** Exercise objective **
The following data has a line with "RD Petrova Ves" and a line with "מהאוכלוסייה. אבל בעולם - חגיגה. ז". Write out exactly those lines and all the lines between them.

** Exercise data **
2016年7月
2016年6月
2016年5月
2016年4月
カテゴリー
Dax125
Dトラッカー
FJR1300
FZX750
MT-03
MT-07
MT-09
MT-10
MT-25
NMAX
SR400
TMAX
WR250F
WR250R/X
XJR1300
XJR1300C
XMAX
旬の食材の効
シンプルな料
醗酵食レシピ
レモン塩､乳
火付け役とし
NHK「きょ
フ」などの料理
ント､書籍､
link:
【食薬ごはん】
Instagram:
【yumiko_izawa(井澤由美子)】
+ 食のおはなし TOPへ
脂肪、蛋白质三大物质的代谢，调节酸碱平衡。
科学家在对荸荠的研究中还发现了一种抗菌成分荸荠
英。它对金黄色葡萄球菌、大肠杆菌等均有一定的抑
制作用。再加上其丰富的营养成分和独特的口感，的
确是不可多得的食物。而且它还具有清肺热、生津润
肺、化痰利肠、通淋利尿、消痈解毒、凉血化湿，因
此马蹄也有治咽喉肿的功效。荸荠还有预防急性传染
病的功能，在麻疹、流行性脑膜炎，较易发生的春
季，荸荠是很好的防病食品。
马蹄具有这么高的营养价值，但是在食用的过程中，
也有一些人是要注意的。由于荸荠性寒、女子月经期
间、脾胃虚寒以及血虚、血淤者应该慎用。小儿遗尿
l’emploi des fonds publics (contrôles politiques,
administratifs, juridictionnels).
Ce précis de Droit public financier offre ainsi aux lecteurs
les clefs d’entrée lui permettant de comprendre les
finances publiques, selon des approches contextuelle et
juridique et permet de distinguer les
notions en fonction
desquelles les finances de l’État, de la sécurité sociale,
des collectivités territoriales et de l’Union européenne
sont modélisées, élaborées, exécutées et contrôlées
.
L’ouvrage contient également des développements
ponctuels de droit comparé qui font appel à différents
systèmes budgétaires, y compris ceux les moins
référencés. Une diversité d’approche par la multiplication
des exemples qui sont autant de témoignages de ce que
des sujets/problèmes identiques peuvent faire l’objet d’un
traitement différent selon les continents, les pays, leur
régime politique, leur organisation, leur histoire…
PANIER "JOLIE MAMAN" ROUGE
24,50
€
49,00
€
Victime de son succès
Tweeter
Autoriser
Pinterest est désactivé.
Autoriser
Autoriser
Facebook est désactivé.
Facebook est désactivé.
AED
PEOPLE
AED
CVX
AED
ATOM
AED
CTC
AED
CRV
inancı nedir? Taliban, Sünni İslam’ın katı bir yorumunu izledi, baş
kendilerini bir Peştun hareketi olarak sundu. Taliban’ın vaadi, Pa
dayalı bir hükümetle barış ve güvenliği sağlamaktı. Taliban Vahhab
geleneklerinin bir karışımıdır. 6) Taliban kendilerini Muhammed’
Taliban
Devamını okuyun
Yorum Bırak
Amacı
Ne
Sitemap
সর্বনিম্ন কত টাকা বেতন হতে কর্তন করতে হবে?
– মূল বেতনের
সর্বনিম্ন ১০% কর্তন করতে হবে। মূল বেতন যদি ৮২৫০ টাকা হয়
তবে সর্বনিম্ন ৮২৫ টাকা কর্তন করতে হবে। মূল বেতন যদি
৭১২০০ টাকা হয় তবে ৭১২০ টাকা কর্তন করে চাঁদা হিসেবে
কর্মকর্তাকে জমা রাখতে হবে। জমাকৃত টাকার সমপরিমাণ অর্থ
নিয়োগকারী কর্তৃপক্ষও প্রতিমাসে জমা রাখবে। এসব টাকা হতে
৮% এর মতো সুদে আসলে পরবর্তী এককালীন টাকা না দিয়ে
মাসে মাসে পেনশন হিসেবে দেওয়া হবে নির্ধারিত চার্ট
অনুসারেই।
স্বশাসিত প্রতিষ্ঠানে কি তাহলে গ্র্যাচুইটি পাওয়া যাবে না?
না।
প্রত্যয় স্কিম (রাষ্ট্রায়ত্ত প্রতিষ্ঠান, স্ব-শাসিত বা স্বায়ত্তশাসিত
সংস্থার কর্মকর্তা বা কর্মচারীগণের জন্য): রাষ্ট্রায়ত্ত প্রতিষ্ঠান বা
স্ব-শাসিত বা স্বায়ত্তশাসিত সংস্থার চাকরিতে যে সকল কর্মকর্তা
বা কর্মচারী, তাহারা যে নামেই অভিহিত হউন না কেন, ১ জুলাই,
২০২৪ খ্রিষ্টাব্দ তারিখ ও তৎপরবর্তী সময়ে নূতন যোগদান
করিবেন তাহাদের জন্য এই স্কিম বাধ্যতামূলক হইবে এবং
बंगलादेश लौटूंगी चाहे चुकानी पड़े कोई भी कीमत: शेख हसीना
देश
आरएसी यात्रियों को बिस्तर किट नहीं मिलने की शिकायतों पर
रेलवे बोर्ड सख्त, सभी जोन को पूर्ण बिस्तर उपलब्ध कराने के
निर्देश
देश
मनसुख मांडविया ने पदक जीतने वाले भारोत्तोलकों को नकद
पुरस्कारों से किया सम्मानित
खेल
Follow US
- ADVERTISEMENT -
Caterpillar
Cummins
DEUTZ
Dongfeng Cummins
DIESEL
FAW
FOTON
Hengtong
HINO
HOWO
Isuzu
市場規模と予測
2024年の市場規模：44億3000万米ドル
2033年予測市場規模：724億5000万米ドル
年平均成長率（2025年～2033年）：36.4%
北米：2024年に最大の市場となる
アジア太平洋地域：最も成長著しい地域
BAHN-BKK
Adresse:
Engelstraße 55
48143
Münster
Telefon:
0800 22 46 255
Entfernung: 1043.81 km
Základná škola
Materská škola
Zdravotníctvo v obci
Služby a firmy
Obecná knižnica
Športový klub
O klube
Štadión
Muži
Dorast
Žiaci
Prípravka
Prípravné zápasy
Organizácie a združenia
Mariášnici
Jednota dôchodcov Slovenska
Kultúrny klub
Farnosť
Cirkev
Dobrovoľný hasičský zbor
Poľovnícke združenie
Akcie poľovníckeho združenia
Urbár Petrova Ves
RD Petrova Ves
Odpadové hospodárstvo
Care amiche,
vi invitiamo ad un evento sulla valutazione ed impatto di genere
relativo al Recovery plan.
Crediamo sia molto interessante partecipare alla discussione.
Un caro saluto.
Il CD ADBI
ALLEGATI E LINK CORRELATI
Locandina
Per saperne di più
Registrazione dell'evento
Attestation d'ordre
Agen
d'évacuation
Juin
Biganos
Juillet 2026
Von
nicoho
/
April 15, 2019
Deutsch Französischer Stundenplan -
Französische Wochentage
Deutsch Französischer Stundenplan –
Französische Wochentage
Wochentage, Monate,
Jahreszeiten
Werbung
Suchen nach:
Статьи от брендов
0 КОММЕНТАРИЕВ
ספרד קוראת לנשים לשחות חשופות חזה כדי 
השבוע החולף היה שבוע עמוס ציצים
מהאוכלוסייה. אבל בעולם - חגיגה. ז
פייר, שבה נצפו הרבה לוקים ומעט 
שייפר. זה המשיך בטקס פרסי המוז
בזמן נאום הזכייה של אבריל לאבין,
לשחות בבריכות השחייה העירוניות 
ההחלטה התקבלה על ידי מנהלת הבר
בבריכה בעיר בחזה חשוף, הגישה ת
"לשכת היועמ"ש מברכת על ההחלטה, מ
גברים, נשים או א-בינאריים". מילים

** Reply **
RD Petrova Ves
Odpadové hospodárstvo
Care amiche,
vi invitiamo ad un evento sulla valutazione ed impatto di genere
relativo al Recovery plan.
Crediamo sia molto interessante partecipare alla discussione.
Un caro saluto.
Il CD ADBI
ALLEGATI E LINK CORRELATI
Locandina
Per saperne di più
Registrazione dell'evento
Attestation d'ordre
Agen
d'évacuation
Juin
Biganos
Juillet 2026
Von
nicoho
/
April 15, 2019
Deutsch Französischer Stundenplan -
Französische Wochentage
Deutsch Französischer Stundenplan –
Französische Wochentage
Wochentage, Monate,
Jahreszeiten
Werbung
Suchen nach:
Статьи от брендов
0 КОММЕНТАРИЕВ
ספרד קוראת לנשים לשחות חשופות חזה כדי 
השבוע החולף היה שבוע עמוס ציצים
מהאוכלוסייה. אבל בעולם - חגיגה. ז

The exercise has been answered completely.